Statement of Principles on Sound Rainy Day Fund Practices

Summary

During the first twenty years of this century, there have been three devastating economic recessions occurring in 2001, 2008, and 2020. There are clear differences in how states withstood these recessions. One important difference is states with prudent spending practices that include appropriately designed and utilized stabilization funds, more commonly known as Rainy Day funds, weather the storms of recessions much better than those that do not. More importantly, states that have prudent spending practices better cope with economic downturns than high spending states. The following tenets should be considered as states seek to establish an ideal Rainy Day fund or take the necessary steps of reforming existing funds and spending practices into an ideal Rainy Day fund to be prepared for the next downturn.

Statement of Principles on Sound Rainy Day Fund Practices

Guiding Principles of State Rainy Day Funds

The American Legislative Exchange Council (ALEC) is committed to developing state budgetary policies that foster an economy that works for all, empowering people to earn success and realize their potential. One way that a legislature can ensure this goal is by preparing for economic downturns. During good economic times lawmakers should not spend all of the state’s revenues and place some portion into a well-structured stabilization fund. When revenues decrease because of an economic downturn, lawmakers can use stabilization funds to help continue essential services and those that tend to be more utilized during times of high unemployment.

Implement Non-Partisan Stress Testing

States that do not have an adequate picture of the volatility of revenues could be at risk of reserving too little money. Likewise, states could also have too much in reserve, therefore taking more from taxpayers than necessary to run government. It is important for states to perform a non-partisan stress test, including a volatility analysis, to determine the adequate level for the Rainy Day fund.

Additional factors that should go into the target size of the fund should be the length of time a state should plan to operate with reserves, the severity of the downturn and an honest, unbiased assessment of which programs are essential for the state to fund during the downturn.

Require Specific Deposit Rules

Ideal Rainy Day funds should be enshrined in the state constitution. A constitutional amendment is the best way to keep it from being altered to allow for the funds to be used for nonessential politically popular or special interest expenditures. This includes rules for deposits into the fund.
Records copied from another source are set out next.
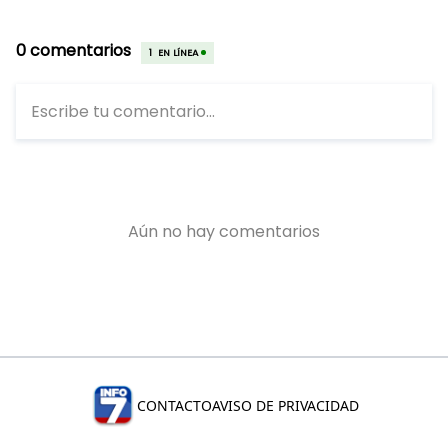
CONTACTO
AVISO DE PRIVACIDAD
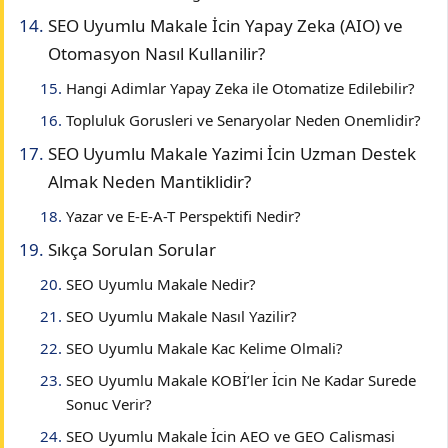
SEO Uyumlu Makale İcin Yapay Zeka (AIO) ve
Otomasyon Nasıl Kullanilir?
Hangi Adimlar Yapay Zeka ile Otomatize Edilebilir?
Topluluk Gorusleri ve Senaryolar Neden Onemlidir?
SEO Uyumlu Makale Yazimi İcin Uzman Destek
Almak Neden Mantiklidir?
Yazar ve E-E-A-T Perspektifi Nedir?
Sıkça Sorulan Sorular
SEO Uyumlu Makale Nedir?
SEO Uyumlu Makale Nasıl Yazilir?
SEO Uyumlu Makale Kac Kelime Olmali?
SEO Uyumlu Makale KOBİ’ler İcin Ne Kadar Surede
Sonuc Verir?
SEO Uyumlu Makale İcin AEO ve GEO Calismasi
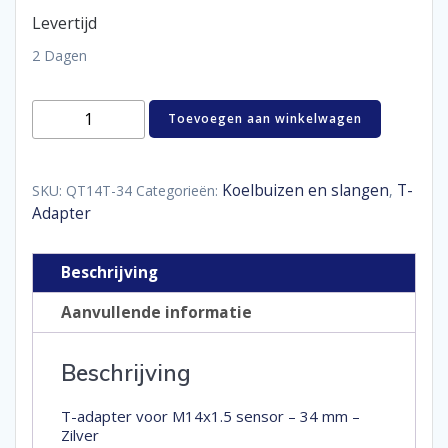
Levertijd
2 Dagen
T-
Toevoegen aan winkelwagen
adapter
voor
M14x1.5
sensor
Koelbuizen en slangen
T-
SKU:
QT14T-34
Categorieën:
,
-
Adapter
34
mm
-
Beschrijving
Zilver
aantal
Aanvullende informatie
Beschrijving
T-adapter voor M14x1.5 sensor – 34 mm –
Zilver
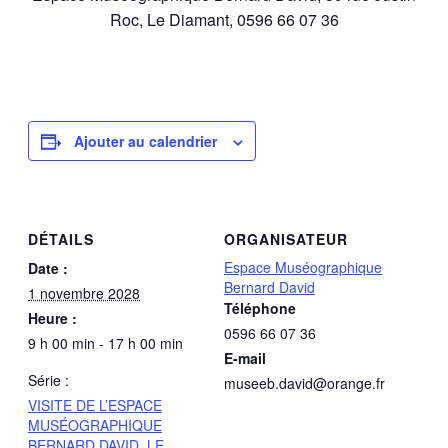
Roc, Le Diamant, 0596 66 07 36
Ajouter au calendrier
DÉTAILS
ORGANISATEUR
Espace Muséographique
Date :
Bernard David
1 novembre 2028
Téléphone
Heure :
0596 66 07 36
9 h 00 min - 17 h 00 min
E-mail
Série :
museeb.david@orange.fr
VISITE DE L’ESPACE
MUSÉOGRAPHIQUE
BERNARD DAVID, LE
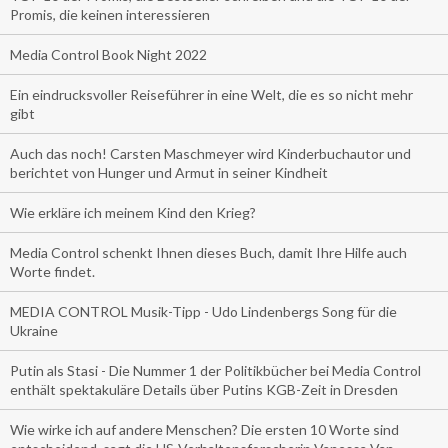
Promis, die keinen interessieren
Media Control Book Night 2022
Ein eindrucksvoller Reiseführer in eine Welt, die es so nicht mehr
gibt
Auch das noch! Carsten Maschmeyer wird Kinderbuchautor und
berichtet von Hunger und Armut in seiner Kindheit
Wie erkläre ich meinem Kind den Krieg?
Media Control schenkt Ihnen dieses Buch, damit Ihre Hilfe auch
Worte findet.
MEDIA CONTROL Musik-Tipp - Udo Lindenbergs Song für die
Ukraine
Putin als Stasi - Die Nummer 1 der Politikbücher bei Media Control
enthält spektakuläre Details über Putins KGB-Zeit in Dresden
Wie wirke ich auf andere Menschen? Die ersten 10 Worte sind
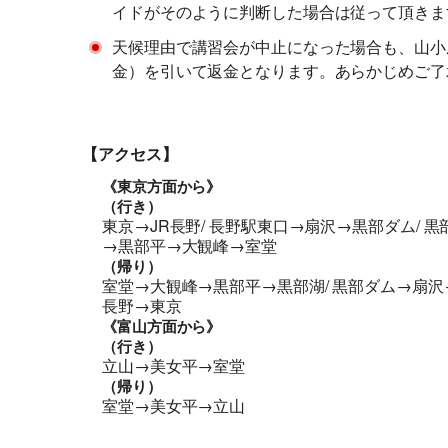
イドがそのように判断した場合は従って頂きま
天候理由で講習会が中止になった場合も、山小
金）を引いて返金となります。あらかじめご了
【アクセス】
《東京方面から》
（行き）
東京→JR長野/ 長野駅東口→扇沢→黒部ダム/ 黒
→黒部平→大観峰→室堂
（帰り）
室堂→大観峰→黒部平→黒部湖/ 黒部ダム→扇沢
長野→東京
《富山方面から》
（行き）
立山→美女平→室堂
（帰り）
室堂→美女平→立山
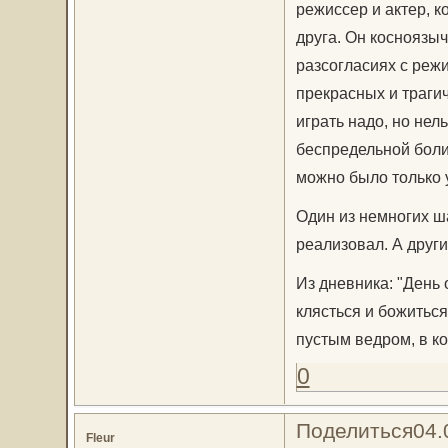
режиссер и актер, к
друга. Он косноязыч
разсогласиях с режи
прекрасных и трагич
играть надо, но нел
беспредельной боли 
можно было только у
Один из немногих ш
реализовал. А друг
Из дневника: "День 
клясться и божиться
пустым ведром, в к
0
Поделиться
04.
Fleur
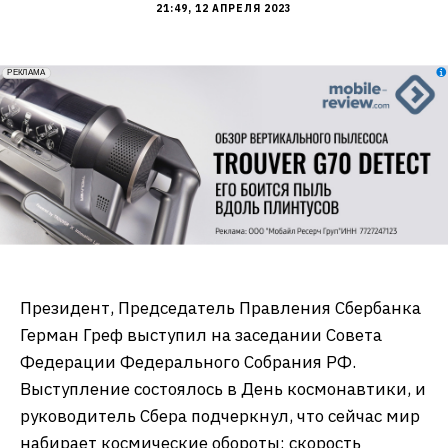
21:49, 12 АПРЕЛЯ 2023
erid: 2VfnxxmNzs5
РЕКЛАМА
Президент, Председатель Правления Сбербанка
Герман Греф выступил на заседании Совета
Федерации Федерального Собрания РФ.
Выступление состоялось в День космонавтики, и
руководитель Сбера подчеркнул, что сейчас мир
набирает космические обороты: скорость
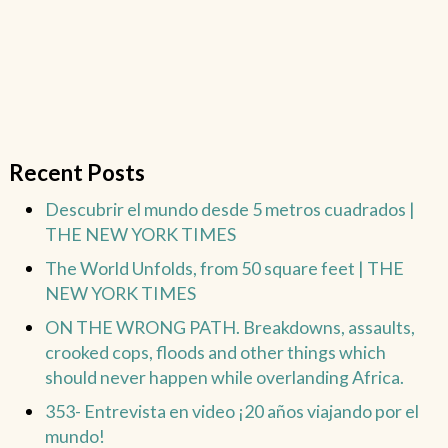
Recent Posts
Descubrir el mundo desde 5 metros cuadrados |
THE NEW YORK TIMES
The World Unfolds, from 50 square feet | THE
NEW YORK TIMES
ON THE WRONG PATH. Breakdowns, assaults,
crooked cops, floods and other things which
should never happen while overlanding Africa.
353- Entrevista en video ¡20 años viajando por el
mundo!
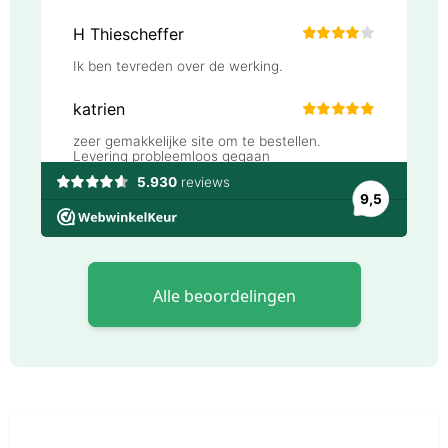
Alle beoordelingen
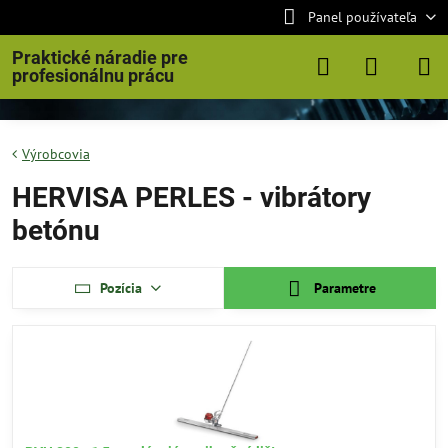
Panel používateľa
Praktické náradie pre
profesionálnu prácu
Výrobcovia
HERVISA PERLES - vibrátory
betónu
Pozícia
Parametre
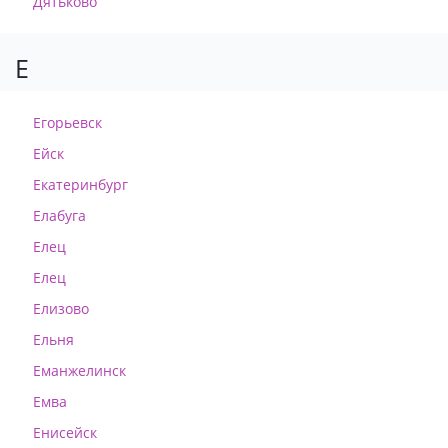
Дятьково
Е
Егорьевск
Ейск
Екатеринбург
Елабуга
Елец
Елец
Елизово
Ельня
Еманжелинск
Емва
Енисейск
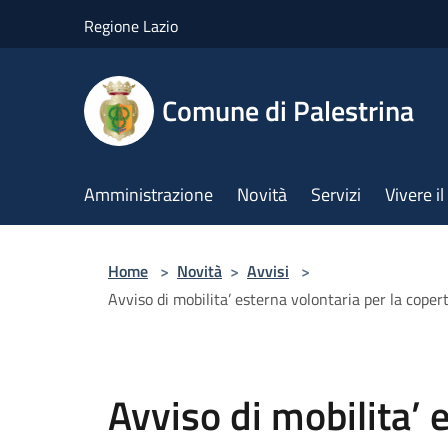
Salta al contenuto principale
Regione Lazio
Comune di Palestrina
Amministrazione
Novità
Servizi
Vivere 
Home
>
Novità
>
Avvisi
>
Avviso di mobilita’ esterna volontaria per la coper
Avviso di mobilita’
Once states have identified the percentage of expenditures needed to withstand economic downturns, they should establish specific, regular revenue contribution requirements into the stabilization fund. When the Rainy Day fund is sufficiently filled, all excess funds should automatically be returned to taxpayers and used to pay down debt as appropriate for the individual state. The mechanism would vary by state, but any excess revenues should be returned directly to taxpayers during the next fiscal year or used to reduce unfunded government pensions and state bonded debt.

Any interest should accrue to the fund and should not be used for any purposes outside of the fund.

Require Specific Withdrawal Rules

During good economic times, all tax revenue that is collected tends to be spent thus ignoring the reality that an economic downturn is somewhere in the future. This unsound fiscal behavior has left many states completely unprepared for economic downturns, even when three major recessions have hit in the past 20 years. Rainy Day funds allow for essential services to be provided for in true emergencies when tax revenue is decreased. Specific macroeconomic indicators, such as a defined increase in the unemployment rate, should be used to determine whether stabilization funds may be used.

The impacts from economic downturns are not always confined to one fiscal year, therefore stabilization funds should not be drained completely in one fiscal year. States could benefit from specific withdrawal percentages that provide a phased withdrawal over one to three fiscal years allocating more funding when the downturn is at its worst and less funding as the revenues begin to recover. This should be considered in the stress and volatility test and should not create artificial barriers to using these funds when they are needed. As with deposits, all rules or indicators should be explained in the Constitutional amendment so that Rainy Day funds aren’t used or restricted inappropriately in the future.

Require a Super Majority to Withdraw Funds

Some states have accessed stabilization funds during good economic years in order to increase politically popular line items. This is a perverse use of a Rainy Day fund and would be less likely to occur if a supermajority, either two-thirds or three-fourths of the state legislature, were required to access the fund. However, this high bar would not be difficult to meet when needed. Even the most prudent fiscal hawks in the legislature would recognize the need to use stabilization funds when truly necessary.

Rainy Day Funds Should not be used for Unnecessary or Wasteful Spending

Stabilization funds should only be used for essential spending not covered by recurring tax revenue. Economic downturns present an opportunity for governors and legislators to work together to ensure unnecessary spending is eliminated before Rainy Day funding is used. Stabilization funds should not be used for corporate welfare line items, tourism, arts councils, or other quasi-government boards, agencies, or similar unnecessary spending.

It should be clear that an emergency is not simply defined as a budget shortfall or the desire for increased spending. There should be no other circumstances that the funds should be used other than what is contained in the constitutional amendment.